Not so fast – he is also incredibly loyal. After vandalizing the Maryland School of the Arts (MSA) with his friend Mac (Damaine Radcliff) and Mac’s younger brother Skinny (De’Shawn Washington), he takes all the heat. Young Tyler is sentenced to 200 hours community service at the scene of the crime. Enter the cast of Fame – they can sing, they can dance and they can even look good walking down the halls in their artsy ensembles – but none look as good to Tyler as Nora Clark (Jenna Dewan), a hot ballet student in need of a dance partner. He’s got nothing to lose + She’s got something to prove = He teaches her to take a chance and she teaches him to follow his dreams. Have I said too much?

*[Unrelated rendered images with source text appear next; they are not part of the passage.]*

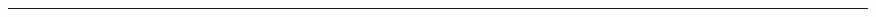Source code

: 
---

[^kernel]: É, basicamente, a parte do sistema operacional responsável pela comunicação entre o *software* e o *hardware* dos computadores.

[^cronjob]: Uma tarefa executada periodicamente, seguindo um cronograma.
{%endraw%}
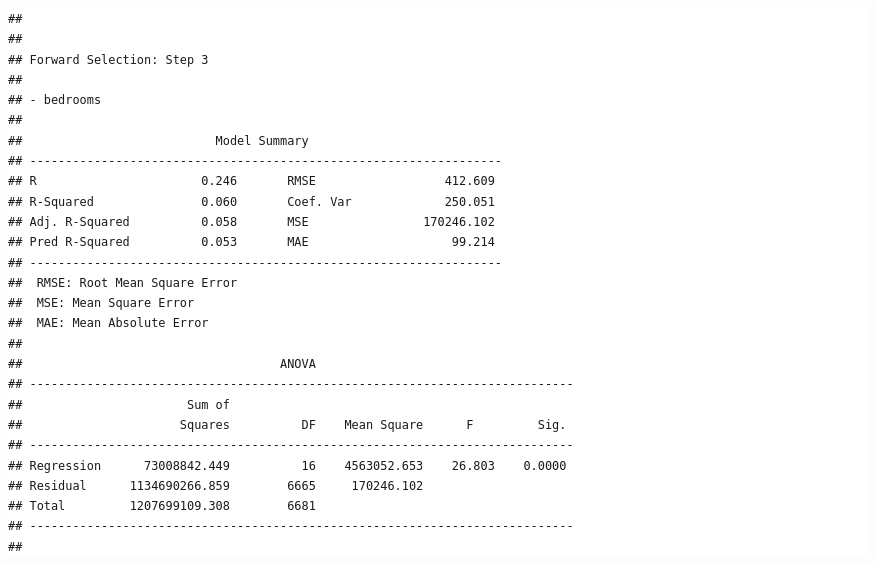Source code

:     ## 
    ## 
    ## Forward Selection: Step 3 
    ## 
    ## - bedrooms 
    ## 
    ##                           Model Summary                            
    ## ------------------------------------------------------------------
    ## R                       0.246       RMSE                  412.609 
    ## R-Squared               0.060       Coef. Var             250.051 
    ## Adj. R-Squared          0.058       MSE                170246.102 
    ## Pred R-Squared          0.053       MAE                    99.214 
    ## ------------------------------------------------------------------
    ##  RMSE: Root Mean Square Error 
    ##  MSE: Mean Square Error 
    ##  MAE: Mean Absolute Error 
    ## 
    ##                                    ANOVA                                     
    ## ----------------------------------------------------------------------------
    ##                       Sum of                                                
    ##                      Squares          DF    Mean Square      F         Sig. 
    ## ----------------------------------------------------------------------------
    ## Regression      73008842.449          16    4563052.653    26.803    0.0000 
    ## Residual      1134690266.859        6665     170246.102                     
    ## Total         1207699109.308        6681                                    
    ## ----------------------------------------------------------------------------
    ##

Screenwriter Duane Adler, also responsible for 2001’s surprisingly engaging Save the Last Dance, has stumbled with Step Up. Despite a few great lines, the supporting characters are shallow, the situations are cliché and the stakes simply aren’t as high. Of course, this could have more to do with the skill of the filmmaker. Choreographer-turned-director Anne Fletcher is at the helm and her inexperience shows. All of the dance scenes look great. They are well-staged and contain appropriate doses of humour and skill. It’s the story that Fletcher doesn’t seem to care about with her cast adrift in a sea of expensive — and completely impractical – dance outfits.

Tatum isn’t bad as the male lead. He’s a great dancer, fun to watch and his good looks will no doubt capture the heart of many a tween girl. Dewan, fresh from this year’s other dancey film Take the Lead, is boring and out-acted by Rachel Griffith’s cowl-necked sweaters. But what a relief to see Heavy D onscreen again – look for him in a small role as hoodlum Omar, who has a great line about famous gangsters who went to art school.

This movie is ridiculous and actually achieves so-bad-it’s-good status as far as teen dance epics go. Still, I wish that Hollywood would just get it together and make that "Sk8er Boi" movie I’ve heard so much about. That sounds like a way better story.